It’s so odd to look at the list of radio station ratings for Raleigh-Durham. When I left in ’85 I was out of radio, but still deeply into it, and I could tell you something about every signal you could pick up there. Now I know squat. So many of the stations have changed owners, call letters, cities of license, transmitter locations and formats that the dial (another thing that no longer exists, really) there is all but unrecognizable to me.
Yet that change is nothing compared to the move of everything on radio and TV to the Net.
Most of my radio listening today is on computers and phones. Even in my car, driving around Boston, I’m listening to KCLU from Santa Barbara, WUNC from Chapel Hill, High Plains Public Radio, WWOZ from New Orleans, KGSR from Austin, Radio Paradise, Radio Deliro…

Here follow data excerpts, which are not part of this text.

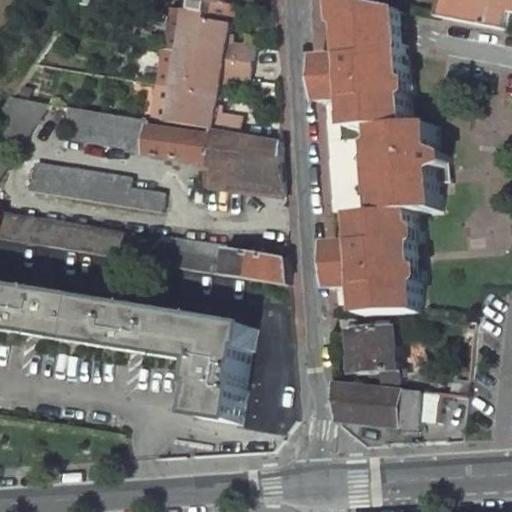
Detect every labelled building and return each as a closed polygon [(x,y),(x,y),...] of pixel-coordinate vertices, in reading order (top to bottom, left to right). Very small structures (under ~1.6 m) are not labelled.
[(113,0),(82,0),(81,2),(102,17),(113,0)] [(228,5),(228,0),(197,0),(196,11),(211,14),(213,3),(219,4),(228,5)] [(511,0),(453,0),(451,0),(444,0),(441,20),(511,33),(511,27),(511,0)] [(419,235),(418,218),(444,215),(442,187),(441,172),(444,173),(447,172),(450,170),(451,167),(452,163),(450,159),(446,156),(441,156),(439,129),(413,130),(411,97),(410,84),(407,33),(406,13),(356,3),(350,2),(351,23),(353,59),(321,62),(324,91),(334,90),(335,106),(354,105),(358,133),(383,133),(384,147),(384,154),(385,160),(386,187),(387,199),(388,217),(363,219),(365,247),(334,250),(335,278),(344,277),(345,294),(367,293),(369,321),(412,321),(413,319),(424,320),(422,286),(422,281),(421,274),(420,247),(419,235)] [(209,21),(224,25),(224,24),(228,5),(219,4),(217,16),(211,15),(209,21)] [(211,14),(196,11),(194,18),(188,15),(181,54),(252,66),(255,51),(230,47),(233,27),(224,25),(209,21),(211,15),(211,14)] [(175,89),(221,97),(225,77),(249,81),(252,66),(181,54),(175,89)] [(212,131),(241,136),(244,119),(218,113),(221,97),(175,89),(159,87),(153,122),(212,131)] [(324,91),(326,103),(326,106),(335,106),(334,90),(324,91)] [(0,183),(42,120),(44,122),(53,105),(17,99),(0,125),(0,183)] [(73,139),(129,147),(128,150),(144,152),(144,133),(148,133),(150,121),(72,108),(73,139)] [(241,136),(212,131),(211,138),(154,130),(152,155),(213,166),(210,187),(285,198),(282,143),(241,136)] [(36,193),(166,214),(168,196),(133,190),(135,180),(41,164),(36,193)] [(454,186),(452,167),(451,167),(450,170),(447,172),(444,173),(441,172),(442,187),(454,186)] [(162,241),(0,214),(0,238),(225,275),(229,249),(162,238),(162,241)] [(289,262),(233,253),(230,276),(291,286),(289,262)] [(335,294),(345,294),(344,277),(335,278),(335,294)] [(131,309),(52,296),(51,301),(45,300),(45,295),(30,293),(29,297),(25,297),(25,292),(0,287),(0,331),(206,364),(203,386),(207,386),(202,417),(244,425),(249,391),(247,391),(253,352),(255,353),(259,330),(157,313),(156,319),(152,318),(153,313),(134,310),(134,315),(130,314),(131,309)] [(401,332),(355,335),(359,377),(385,374),(385,384),(404,383),(401,332)] [(341,423),(422,430),(423,422),(441,425),(443,396),(338,385),(341,423)]
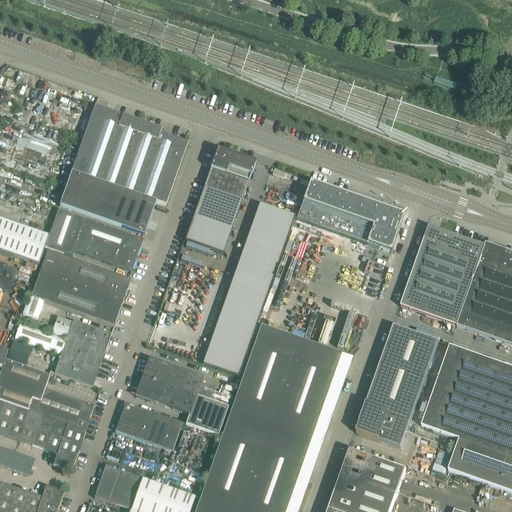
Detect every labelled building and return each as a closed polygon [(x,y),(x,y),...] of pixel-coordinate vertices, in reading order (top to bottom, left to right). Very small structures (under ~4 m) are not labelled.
[(106,69),(152,80),(155,70),(109,58),(106,69)] [(436,80),(434,85),(456,92),(457,87),(436,80)] [(72,174),(156,204),(166,207),(188,145),(141,128),(142,125),(95,108),(72,174)] [(217,151),(203,190),(242,204),(255,165),(227,155),(217,151)] [(60,208),(144,238),(156,204),(72,174),(66,190),(60,208)] [(404,218),(347,198),(309,184),(296,222),(390,255),(404,218)] [(204,190),(185,243),(223,256),(241,204),(204,190)] [(259,206),(202,367),(238,379),(295,219),(259,206)] [(74,254),(131,274),(143,242),(58,212),(45,250),(72,260),(74,254)] [(48,241),(0,223),(0,254),(38,268),(48,241)] [(485,249),(452,237),(429,229),(401,309),(457,329),(477,273),(485,249)] [(457,329),(495,342),(511,348),(511,255),(487,246),(486,249),(457,329)] [(48,253),(39,276),(123,306),(131,283),(48,253)] [(114,329),(123,306),(39,276),(31,299),(114,329)] [(22,316),(37,322),(43,304),(28,299),(22,316)] [(67,341),(104,354),(110,337),(111,337),(73,323),(73,324),(67,341)] [(283,334),(296,339),(300,327),(286,323),(283,334)] [(61,358),(98,372),(104,354),(67,341),(67,343),(21,326),(15,341),(61,358)] [(285,511),(340,357),(261,328),(195,511),(285,511)] [(439,345),(394,329),(357,435),(401,451),(439,345)] [(13,343),(6,363),(25,370),(32,350),(13,343)] [(0,371),(2,372),(5,363),(8,353),(0,349),(0,371)] [(511,495),(511,370),(450,349),(422,429),(459,442),(448,473),(511,495)] [(92,388),(98,372),(61,358),(55,375),(54,375),(54,376),(92,389),(93,389),(92,388)] [(149,360),(135,398),(190,417),(186,427),(216,437),(230,398),(200,388),(203,379),(149,360)] [(0,376),(0,403),(4,405),(17,409),(29,414),(42,418),(55,423),(67,427),(74,429),(78,421),(89,425),(95,409),(45,391),(50,379),(5,363),(2,372),(0,376)] [(0,416),(0,436),(6,438),(17,409),(4,405),(0,416)] [(125,405),(115,433),(115,434),(172,454),(182,425),(125,405)] [(6,438),(19,443),(29,414),(17,409),(6,438)] [(19,443),(32,447),(42,418),(29,414),(19,443)] [(32,447),(57,456),(67,427),(55,423),(42,418),(32,447)] [(86,434),(89,425),(78,421),(74,429),(86,434)] [(57,456),(53,467),(72,474),(79,455),(83,442),(86,434),(74,429),(67,427),(57,456)] [(0,468),(30,478),(36,461),(0,449),(0,468)] [(446,469),(451,452),(442,450),(436,471),(437,467),(446,469)] [(350,453),(331,508),(329,511),(391,511),(406,473),(350,453)] [(130,511),(142,481),(106,468),(94,499),(130,511)] [(190,511),(195,500),(142,481),(130,511),(190,511)] [(4,486),(0,496),(0,511),(8,511),(16,490),(4,486)] [(42,499),(37,511),(58,511),(65,494),(45,488),(41,499),(42,499)] [(37,511),(42,499),(41,499),(16,490),(8,511),(37,511)]
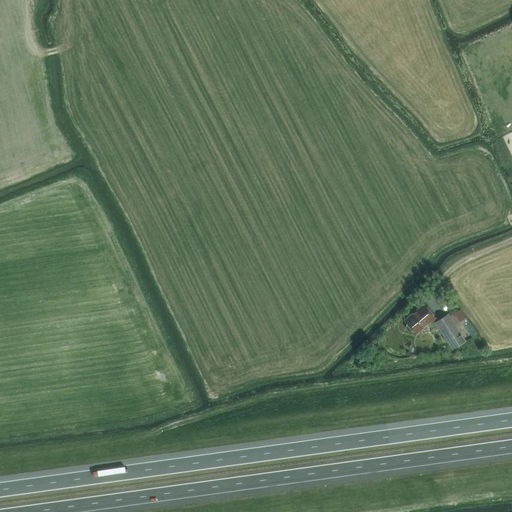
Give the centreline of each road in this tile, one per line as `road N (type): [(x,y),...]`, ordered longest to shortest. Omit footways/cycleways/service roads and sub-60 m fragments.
road 1 (motorway): [(511,419),(0,490)]
road 2 (motorway): [(33,511),(511,447)]
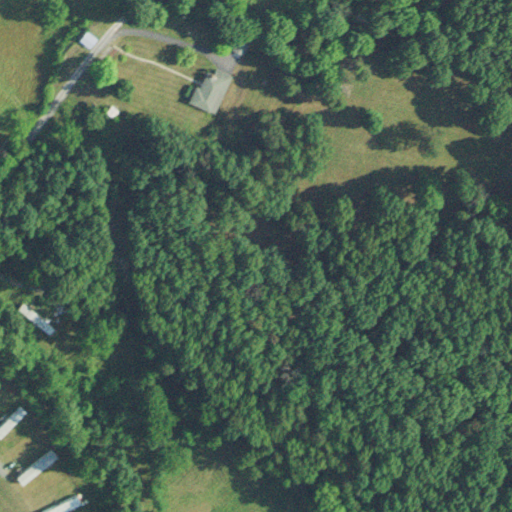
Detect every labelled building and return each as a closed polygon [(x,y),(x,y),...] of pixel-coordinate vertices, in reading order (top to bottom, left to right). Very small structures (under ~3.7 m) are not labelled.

The “system” isn’t one. It’s all very ad hoc and not very reliable. Nobody yet has the right formula to reconcile their own costs and programming with the barely-known users and usages out there. How many streams should they support? Should they stream at 128kb and be audible only over ethernet and good “broadband” land connecitons? Should they stream in lo-fi at 24kb or 32kb so they stay audible on iPhones over 3G connections after those go away and the connection drops down to GPRS? (That’s my recommendation, generally.) Should they have multiple streams? (I also recommend that.) For radio on the Net (which also includes podcasting and on-demand), there isn’t enough common usage yet, much less common wisdom about how to serve it on the supply side. It’s like AM radio in 1924. The difference is that much more of it is outside regulatory control. The rules that matter are copyright more than engineering. Ever notice how little popular (or even known) music is on podcast? Thank the DMCA for that one.
In other words, it’s late for radio as we knew it, and early for radio as we’ll know it.